Otimismo baseado em fatos: Thomaz Naves analisa por que o mundo não está em deterioração contínua

Vice-Presidente da Times Brasil Licenciado CNBC destaca que, embora o alarmismo domine as manchetes, indicadores globais de saúde, educação e pobreza revelam avanços históricos nas últimas décadas

Adnews

02.03.2026

Otimismo baseado em fatos: Thomaz Naves analisa por que o mundo não está em deterioração contínua

O otimismo sempre foi uma marca minha. Mas faço questão de esclarecer: ser otimista não é fazer de conta que os problemas não existem. Não é ignorar a pobreza, as guerras, as desigualdades ou as crises que atravessam o nosso tempo. É, simplesmente, escolher acreditar que é possível avançar — e buscar evidências concretas de que, apesar de tudo, avançamos.

Foi com esse olhar que li Factfulness, o hábito libertador de só ter opiniões baseadas em fatos, de Hans Rosling. O livro foi indicado pelo Financial Times e elogiado por nomes como Barack Obama e Bill Gates, que o definiu como um dos mais importantes que já leu. Mas, para além dos prêmios e das recomendações, o que realmente me marcou foi a ideia central da obra: o mundo não é tão dramático quanto parece.
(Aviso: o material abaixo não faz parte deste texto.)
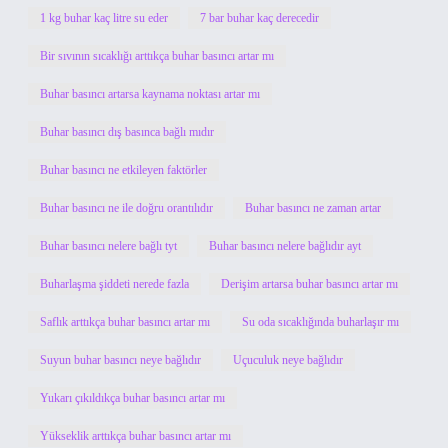
1 kg buhar kaç litre su eder
7 bar buhar kaç derecedir
Bir sıvının sıcaklığı arttıkça buhar basıncı artar mı
Buhar basıncı artarsa kaynama noktası artar mı
Buhar basıncı dış basınca bağlı mıdır
Buhar basıncı ne etkileyen faktörler
Buhar basıncı ne ile doğru orantılıdır
Buhar basıncı ne zaman artar
Buhar basıncı nelere bağlı tyt
Buhar basıncı nelere bağlıdır ayt
Buharlaşma şiddeti nerede fazla
Derişim artarsa buhar basıncı artar mı
Saflık arttıkça buhar basıncı artar mı
Su oda sıcaklığında buharlaşır mı
Suyun buhar basıncı neye bağlıdır
Uçuculuk neye bağlıdır
Yukarı çıkıldıkça buhar basıncı artar mı
Yükseklik arttıkça buhar basıncı artar mı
A gente vive mergulhado em manchetes alarmistas. É natural que seja assim: notícias ruins chamam mais atenção. Nosso cérebro foi moldado, ao longo de milhões de anos, para reagir rapidamente ao perigo. O problema é que essa mesma tendência nos leva a conclusões apressadas. Repetimos frases como “o mundo está cada vez pior” ou “nunca houve tanta desgraça” quase no automático. Está na conversa do táxi, no almoço de trabalho, nas redes sociais.

Como vice-presidente comercial e de marketing da emissora Times Brasil Licenciado CNBC, convivo todos os dias com informação, números e análises. E isso reforça uma convicção pessoal: opinião é importante, mas fato é fundamental. Quando nos ancoramos em dados concretos, a visão fica mais equilibrada. Nem cor-de-rosa, nem apocalíptica.

Alguns números ajudam a colocar as coisas em perspectiva. Hoje, cerca de 60% das meninas em países de baixa renda concluem o ensino fundamental. A vacinação alcança praticamente todas as crianças do mundo. Isso significa que a imensa maioria das pessoas vivas hoje tem algum acesso a cuidados básicos de saúde. É suficiente? Não. Mas é muito melhor do que era há poucas décadas.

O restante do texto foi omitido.